Skip to content

arXiv Categories

Understanding arXiv's taxonomy and how to select relevant categories.

What are arXiv Categories?

arXiv organizes papers into a hierarchical taxonomy with:

  • Major categories - Top-level domains (cs, math, physics, etc.)
  • Subcategories - Specialized topics within domains
  • Cross-listings - Papers appearing in multiple categories

Papers can belong to multiple subcategories, with one designated as primary.

Category Structure

Computer Science (cs)

Artificial Intelligence

  • cs.AI - Artificial Intelligence
  • cs.LG - Machine Learning
  • cs.NE - Neural and Evolutionary Computing
  • cs.CV - Computer Vision and Pattern Recognition
  • cs.CL - Computation and Language (NLP)

Theory

  • cs.CC - Computational Complexity
  • cs.DS - Data Structures and Algorithms
  • cs.LO - Logic in Computer Science

Systems

  • cs.DC - Distributed, Parallel, and Cluster Computing
  • cs.OS - Operating Systems
  • cs.PL - Programming Languages
  • cs.SE - Software Engineering

Other

  • cs.CR - Cryptography and Security
  • cs.DB - Databases
  • cs.HC - Human-Computer Interaction
  • cs.IR - Information Retrieval
  • cs.RO - Robotics

Full list includes 40+ cs subcategories.

- **DATA FOR REVIEW**:
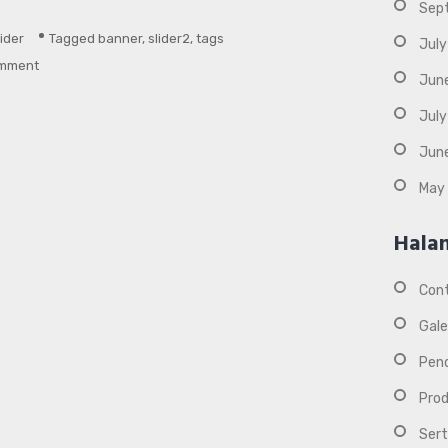
Sep
lider
Tagged
banner
,
slider2
,
tags
July
on
omment
Jun
Selamat
July
Datang
di
Jun
MJW
May
Seafood
Hala
Con
Gale
Pen
Pro
Sert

- **LIST OF TASKS**:
a) Answer these questions using the arXiv categories page:
(i) What three parts make up arXiv's hierarchical taxonomy?
(ii) When a paper belongs to more than one subcategory, how is one of them set apart?
(iii) What code is listed for Computation and Language?
b) On the arXiv categories page, rewrite the paragraph beginning "arXiv organizes papers into a hierarchical taxonomy with:" more briefly, including its list of three items.
The material placed after the arXiv categories page is separate from that page.

- **EXERCISE RESPONSES**:
a)
(i) Major categories, subcategories, and cross-listings.
(ii) One is designated as primary.
(iii) cs.CL.

b) arXiv's hierarchy has major categories (top-level domains like cs, math, and physics), subcategories (specialized topics within them), and cross-listings (papers in several categories).